The concept that subthalamic nucleus deep brain stimulation (STN DBS) may be disease modifying in Parkinson's disease (PD) is controversial. Several clinical trials that enrolled subjects with late-stage PD have come to disparate conclusions on this matter. In contrast, some clinical studies in early- to midstage subjects have suggested a disease-modifying effect. Dopaminergic innervation of the putamen is essentially absent in PD subjects within 4 years after diagnosis, indicating that any neuroprotective therapy, including STN DBS, will require intervention within the immediate postdiagnosis interval. Preclinical prevention and early intervention paradigms support a neuroprotective effect of STN DBS on the nigrostriatal system via increased brain-derived neurotrophic factor (BDNF). STN DBS-induced increases in BDNF provide a multitude of mechanisms capable of ameliorating dysfunction and degeneration in the parkinsonian brain. A biomarker for measuring brain-derived neurotrophic factor-trkB signaling, though, is not available for clinical research. If a prospective clinical trial were to examine whether STN DBS is disease modifying, we contend the strongest rationale is not dependent on a preclinical neuroprotective effect per se, but on the myriad potential mechanisms whereby STN DBS-elicited brain-derived neurotrophic factor-trkB signaling could provide disease modification. © 2018 The Authors. Movement Disorders published by Wiley Periodicals, Inc. on behalf of International Parkinson and Movement Disorder Society.

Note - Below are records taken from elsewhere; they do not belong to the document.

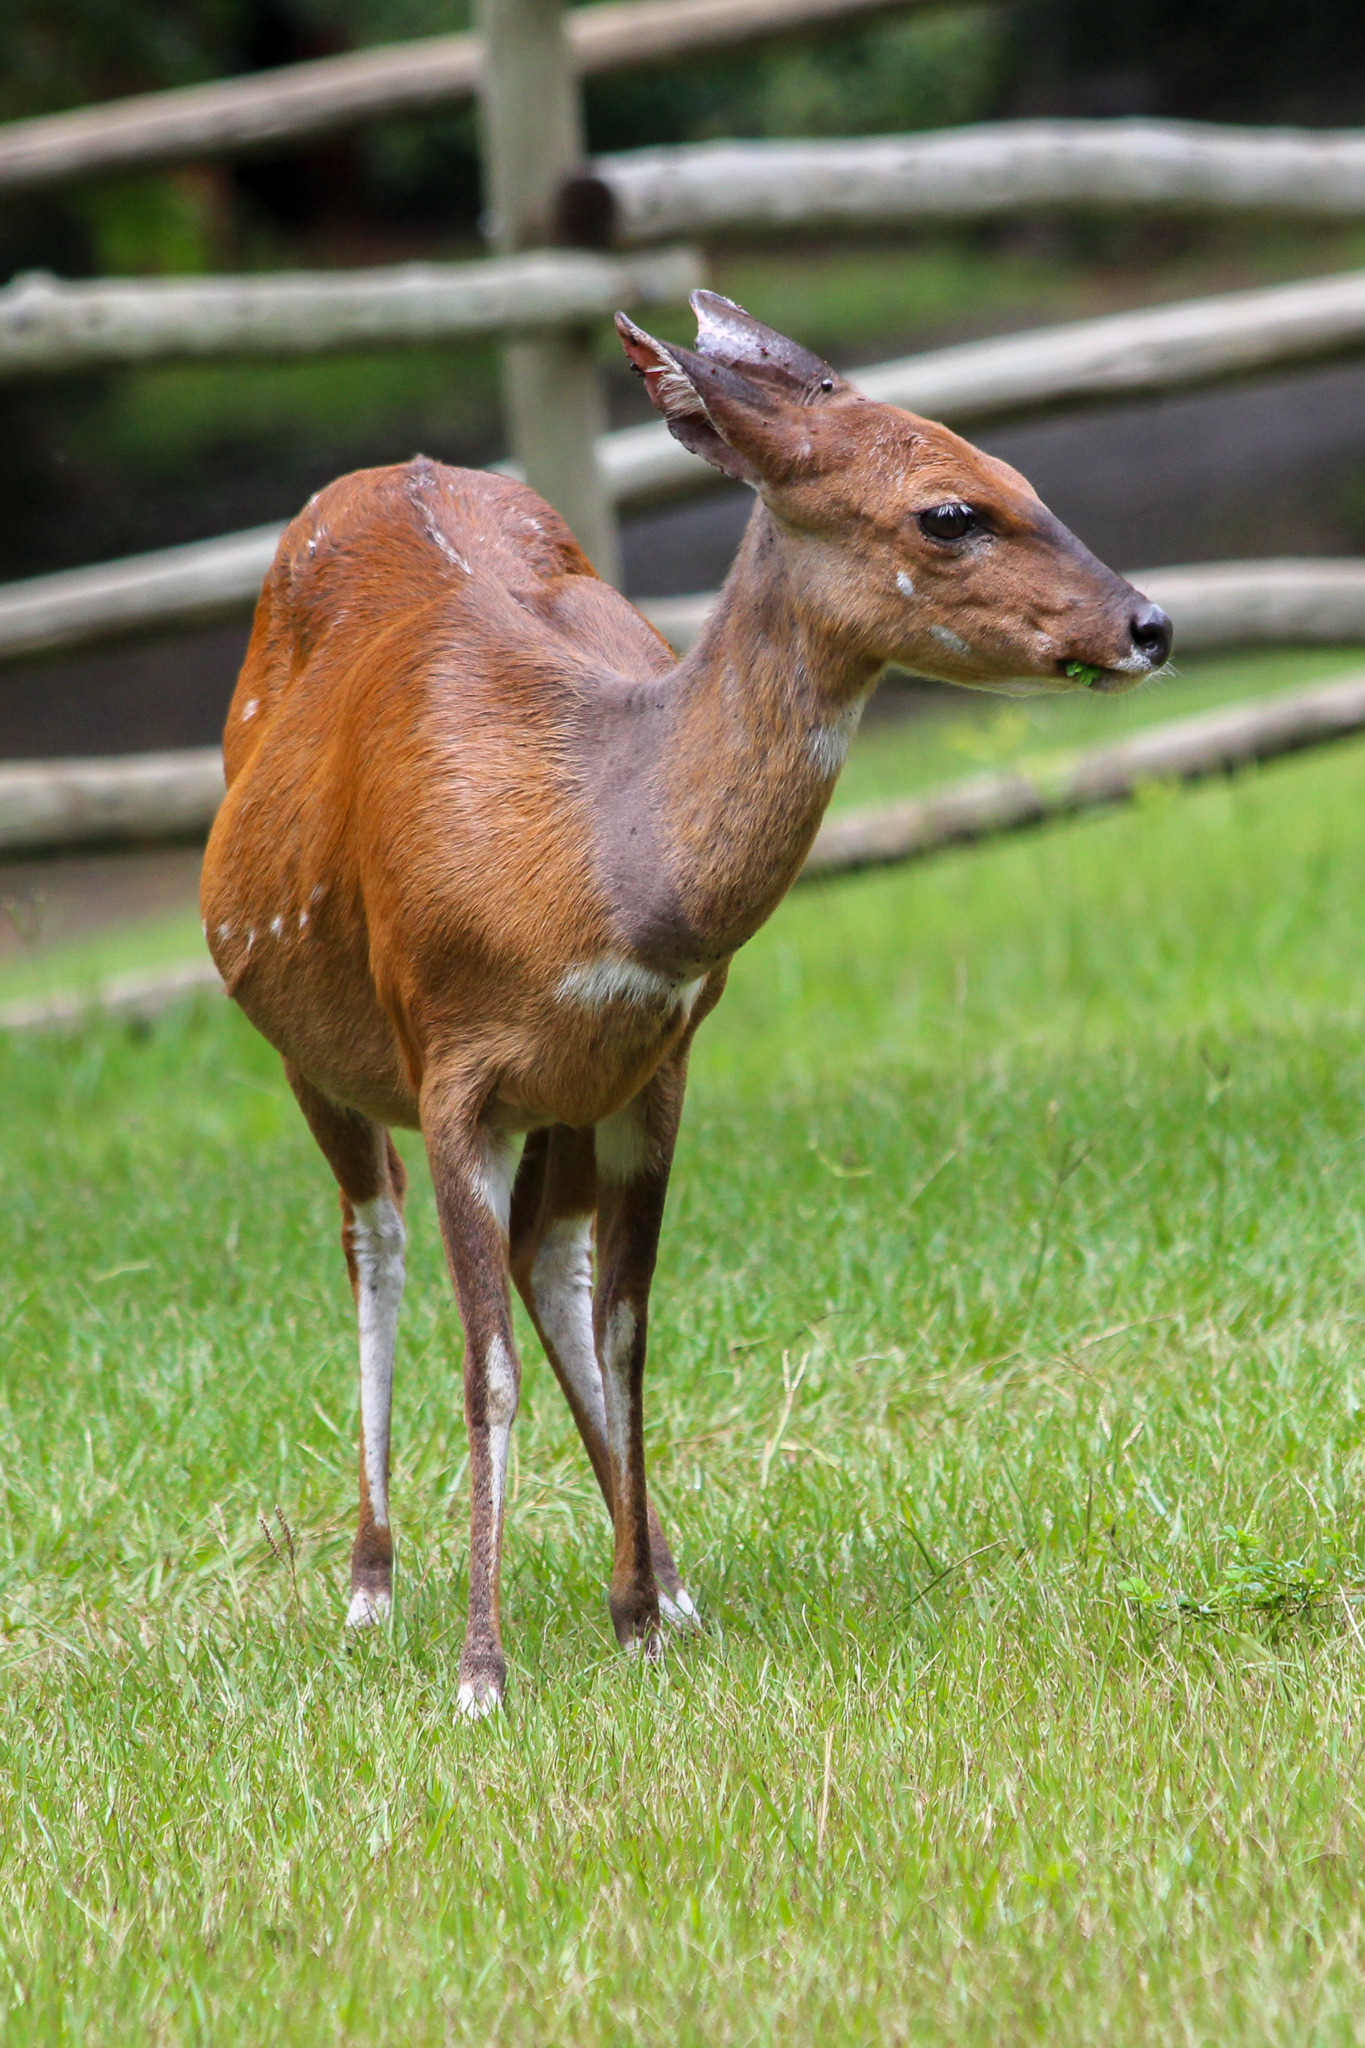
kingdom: Animalia
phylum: Chordata
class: Mammalia
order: Artiodactyla
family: Bovidae
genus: Tragelaphus
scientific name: Tragelaphus scriptus
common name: Bushbuck
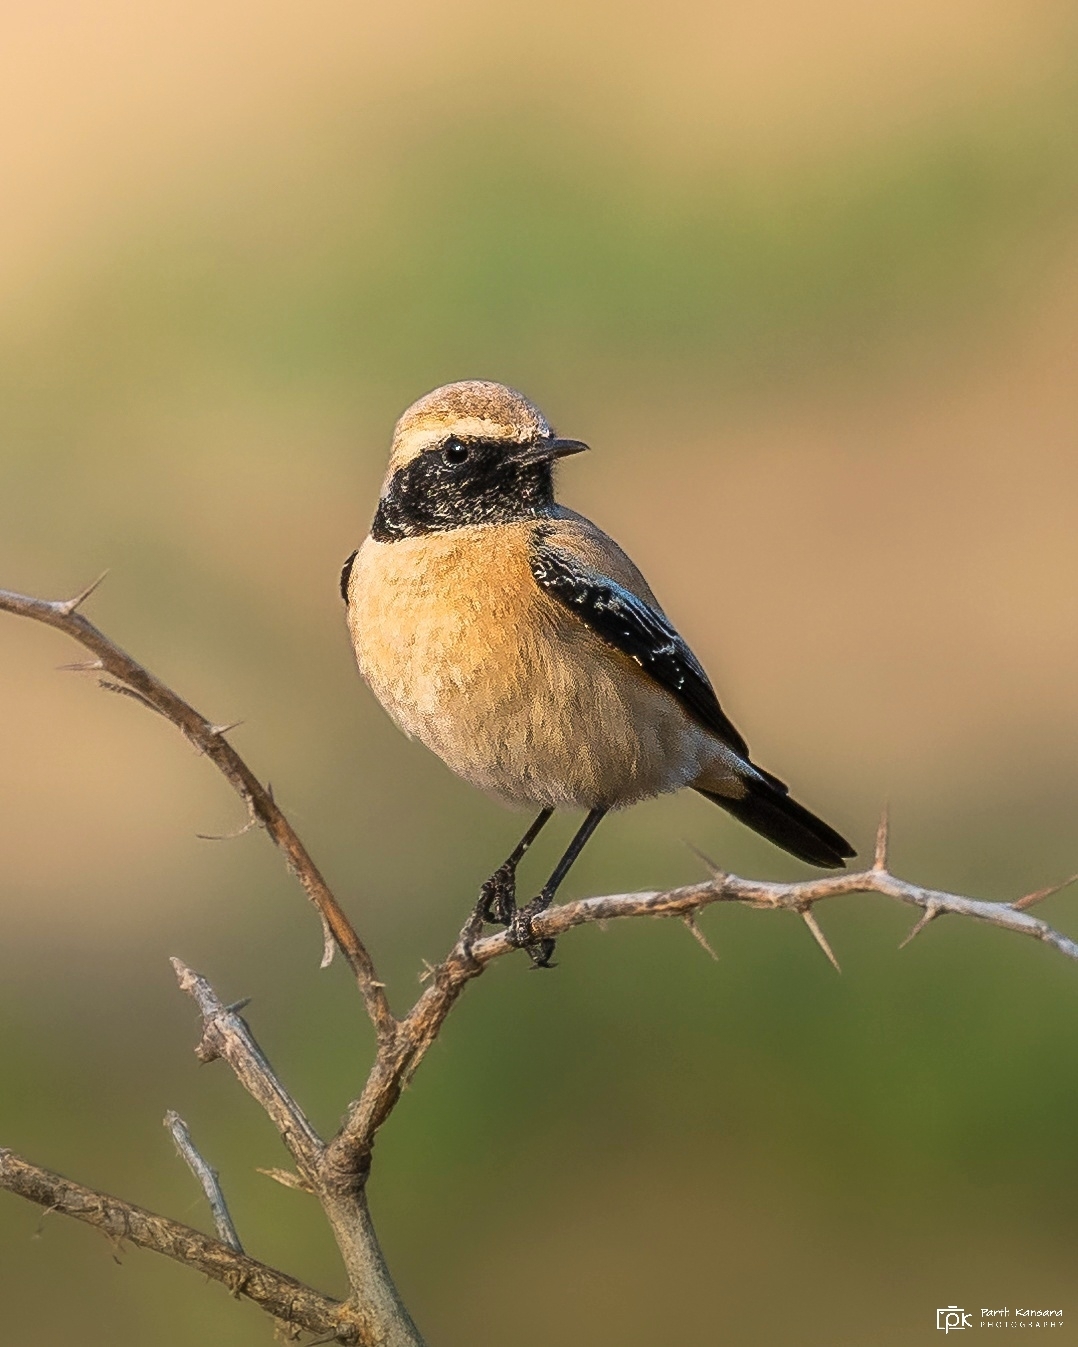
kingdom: Animalia
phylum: Chordata
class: Aves
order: Passeriformes
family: Muscicapidae
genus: Oenanthe
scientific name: Oenanthe deserti
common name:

丘脑底核深部脑刺激(STN DBS)可能对帕金森病(PD)具有疾病修饰作用的概念存在争议。几项招募晚期 PD 患者的临床试验对这一问题得出了不同的结论。相比之下,一些早期至中期患者的临床研究表明存在疾病修饰作用。在诊断后 4 年内,PD 患者的壳核多巴胺能神经支配基本消失,这表明任何神经保护疗法,包括 STN DBS,都需要在诊断后立即进行干预。临床前预防和早期干预范式支持 STN DBS 通过增加脑源性神经营养因子(BDNF)对黑质纹状体系统产生神经保护作用。STN DBS 诱导的 BDNF 增加提供了多种机制,能够改善帕金森氏症大脑的功能障碍和退化。然而,目前尚无用于临床研究的测量脑源性神经营养因子-trkB 信号的生物标志物。如果进行前瞻性临床试验来检验 STN DBS 是否具有疾病修饰作用,我们认为最有力的依据不是依赖于临床前的神经保护作用本身,而是 STN DBS 诱发的脑源性神经营养因子-trkB 信号可能通过多种潜在机制提供疾病修饰。© 2018 作者。运动障碍由 Wiley Periodicals, Inc. 代表国际帕金森病和运动障碍协会出版。